4 HCl + MnO2 ==> MnCl2 + 2 H2O + Cl2

How many grams of MnCl2 are formed when 36.0 grams of water are also formed?
DO we have to calculate mole mass first?

Yes, that's the only way to find the number of mols in 36.0 g H2O then to convert mols MnCl2 to g MnCl2.

Yes, in order to determine the amount of MnCl2 formed when 36.0 grams of water are also formed, we need to calculate the molar mass of water.

The molar mass of water (H2O) can be calculated by summing the molar masses of its components, which are hydrogen (H) and oxygen (O). The molar mass of hydrogen is approximately 1.008 grams/mol, and the molar mass of oxygen is approximately 16.00 grams/mol.

Therefore, the molar mass of water is calculated as follows:

(2 * molar mass of hydrogen) + molar mass of oxygen
= (2 * 1.008 g/mol) + 16.00 g/mol
= 2.016 g/mol + 16.00 g/mol
= 18.016 g/mol

Now that we have calculated the molar mass of water, which is 18.016 grams/mol, we can use it to determine the amount of MnCl2 formed.

From the balanced chemical equation:
4 HCl + MnO2 ==> MnCl2 + 2 H2O + Cl2

We can see that for every 2 moles of water formed, 1 mole of MnCl2 is produced.
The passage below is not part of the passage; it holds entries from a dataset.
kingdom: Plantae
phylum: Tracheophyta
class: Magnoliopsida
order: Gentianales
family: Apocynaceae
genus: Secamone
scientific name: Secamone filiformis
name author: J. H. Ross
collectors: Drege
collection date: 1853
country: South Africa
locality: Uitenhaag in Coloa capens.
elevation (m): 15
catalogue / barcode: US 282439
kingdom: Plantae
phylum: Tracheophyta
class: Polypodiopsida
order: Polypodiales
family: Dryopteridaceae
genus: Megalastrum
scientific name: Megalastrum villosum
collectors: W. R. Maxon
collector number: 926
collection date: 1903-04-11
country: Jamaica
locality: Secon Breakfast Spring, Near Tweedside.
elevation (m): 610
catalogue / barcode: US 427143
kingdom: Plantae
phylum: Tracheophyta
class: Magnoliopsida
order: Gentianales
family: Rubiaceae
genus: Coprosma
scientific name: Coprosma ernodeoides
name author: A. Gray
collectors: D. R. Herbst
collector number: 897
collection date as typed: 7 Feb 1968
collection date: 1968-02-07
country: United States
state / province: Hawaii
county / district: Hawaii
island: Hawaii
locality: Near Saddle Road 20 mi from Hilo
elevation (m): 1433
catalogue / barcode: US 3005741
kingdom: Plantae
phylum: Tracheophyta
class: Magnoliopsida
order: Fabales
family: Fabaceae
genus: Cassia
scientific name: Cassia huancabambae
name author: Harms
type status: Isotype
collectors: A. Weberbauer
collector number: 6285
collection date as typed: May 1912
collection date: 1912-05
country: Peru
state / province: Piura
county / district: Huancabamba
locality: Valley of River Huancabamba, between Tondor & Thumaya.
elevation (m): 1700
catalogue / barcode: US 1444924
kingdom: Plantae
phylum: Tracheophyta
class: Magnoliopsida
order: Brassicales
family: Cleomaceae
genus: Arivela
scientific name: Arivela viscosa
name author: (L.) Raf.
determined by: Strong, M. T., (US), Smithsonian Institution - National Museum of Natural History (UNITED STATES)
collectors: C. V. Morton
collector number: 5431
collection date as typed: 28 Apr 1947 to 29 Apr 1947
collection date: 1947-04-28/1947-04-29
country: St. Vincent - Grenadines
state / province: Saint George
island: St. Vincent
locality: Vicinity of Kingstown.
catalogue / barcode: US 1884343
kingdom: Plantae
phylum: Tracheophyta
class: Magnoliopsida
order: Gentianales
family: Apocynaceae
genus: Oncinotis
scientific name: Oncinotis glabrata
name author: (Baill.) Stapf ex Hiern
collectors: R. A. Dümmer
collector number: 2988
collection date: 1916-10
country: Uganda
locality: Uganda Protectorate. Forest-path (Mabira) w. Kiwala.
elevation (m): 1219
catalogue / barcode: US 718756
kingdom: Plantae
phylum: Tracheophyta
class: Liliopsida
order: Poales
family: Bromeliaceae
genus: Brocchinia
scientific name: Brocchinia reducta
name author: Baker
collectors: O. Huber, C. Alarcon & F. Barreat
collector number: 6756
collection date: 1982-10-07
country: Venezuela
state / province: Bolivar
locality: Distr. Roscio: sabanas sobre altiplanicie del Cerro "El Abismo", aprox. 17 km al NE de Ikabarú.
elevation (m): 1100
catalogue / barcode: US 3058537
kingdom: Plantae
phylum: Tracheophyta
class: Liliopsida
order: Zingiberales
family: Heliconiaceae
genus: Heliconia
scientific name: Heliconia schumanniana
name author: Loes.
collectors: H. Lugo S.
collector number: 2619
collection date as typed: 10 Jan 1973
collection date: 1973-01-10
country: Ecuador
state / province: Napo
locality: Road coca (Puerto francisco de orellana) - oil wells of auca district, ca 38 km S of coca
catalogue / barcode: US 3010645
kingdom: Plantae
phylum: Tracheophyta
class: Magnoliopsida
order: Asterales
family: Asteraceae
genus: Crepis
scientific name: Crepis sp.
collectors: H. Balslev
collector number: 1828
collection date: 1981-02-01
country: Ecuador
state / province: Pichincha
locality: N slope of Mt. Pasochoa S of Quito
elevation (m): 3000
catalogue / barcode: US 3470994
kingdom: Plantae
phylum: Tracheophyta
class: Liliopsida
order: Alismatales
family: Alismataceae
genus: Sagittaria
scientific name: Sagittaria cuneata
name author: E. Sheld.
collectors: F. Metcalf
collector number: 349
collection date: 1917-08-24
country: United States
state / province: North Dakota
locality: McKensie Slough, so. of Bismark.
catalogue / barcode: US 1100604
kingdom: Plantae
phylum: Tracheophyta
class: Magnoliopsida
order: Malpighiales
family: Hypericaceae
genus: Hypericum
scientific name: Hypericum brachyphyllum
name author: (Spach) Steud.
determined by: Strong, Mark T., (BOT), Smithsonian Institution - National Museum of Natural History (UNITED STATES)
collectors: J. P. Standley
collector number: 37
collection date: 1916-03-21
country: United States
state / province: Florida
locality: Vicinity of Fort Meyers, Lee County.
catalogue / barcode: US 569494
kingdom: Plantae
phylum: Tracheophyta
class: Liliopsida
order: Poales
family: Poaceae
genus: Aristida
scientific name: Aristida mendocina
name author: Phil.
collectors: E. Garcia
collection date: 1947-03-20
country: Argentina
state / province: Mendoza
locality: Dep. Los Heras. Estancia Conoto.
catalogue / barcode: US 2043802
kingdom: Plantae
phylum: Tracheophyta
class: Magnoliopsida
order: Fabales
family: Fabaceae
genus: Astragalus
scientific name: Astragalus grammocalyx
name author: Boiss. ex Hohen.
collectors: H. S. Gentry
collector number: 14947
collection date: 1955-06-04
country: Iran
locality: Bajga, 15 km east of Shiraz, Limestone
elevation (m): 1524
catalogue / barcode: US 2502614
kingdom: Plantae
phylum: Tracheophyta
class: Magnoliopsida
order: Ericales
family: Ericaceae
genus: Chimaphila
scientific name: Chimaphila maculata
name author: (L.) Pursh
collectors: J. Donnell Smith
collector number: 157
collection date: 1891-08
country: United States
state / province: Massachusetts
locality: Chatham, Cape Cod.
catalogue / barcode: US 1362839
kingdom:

This means the molar ratio between water and MnCl2 is 2:1.

To calculate the moles of water from the given mass, we divide the mass of water by its molar mass:

moles of water = mass of water / molar mass of water
= 36.0 g / 18.016 g/mol
≈ 1.998 mol

Since the molar ratio of MnCl2 to water is 1:2, the moles of MnCl2 formed would be half of the moles of water:

moles of MnCl2 = 1.998 mol / 2
= 0.999 mol

Finally, to calculate the mass of MnCl2 formed, we multiply the moles of MnCl2 by its molar mass:

mass of MnCl2 = moles of MnCl2 * molar mass of MnCl2
= 0.999 mol * molar mass of MnCl2

To find the molar mass of MnCl2, we look up the atomic masses of manganese (Mn) and chlorine (Cl) from the periodic table.

The atomic mass of Mn is approximately 54.938 g/mol, and the atomic mass of Cl is approximately 35.453 g/mol.

The molar mass of MnCl2 is calculated as follows:

molar mass of MnCl2 = molar mass of Mn + (2 * molar mass of Cl)
= 54.938 g/mol + (2 * 35.453 g/mol)
= 125.844 g/mol

Now, we can calculate the mass of MnCl2:

mass of MnCl2 = 0.999 mol * 125.844 g/mol
≈ 125.875 g

Therefore, approximately 125.875 grams of MnCl2 are formed when 36.0 grams of water are also formed in this chemical reaction.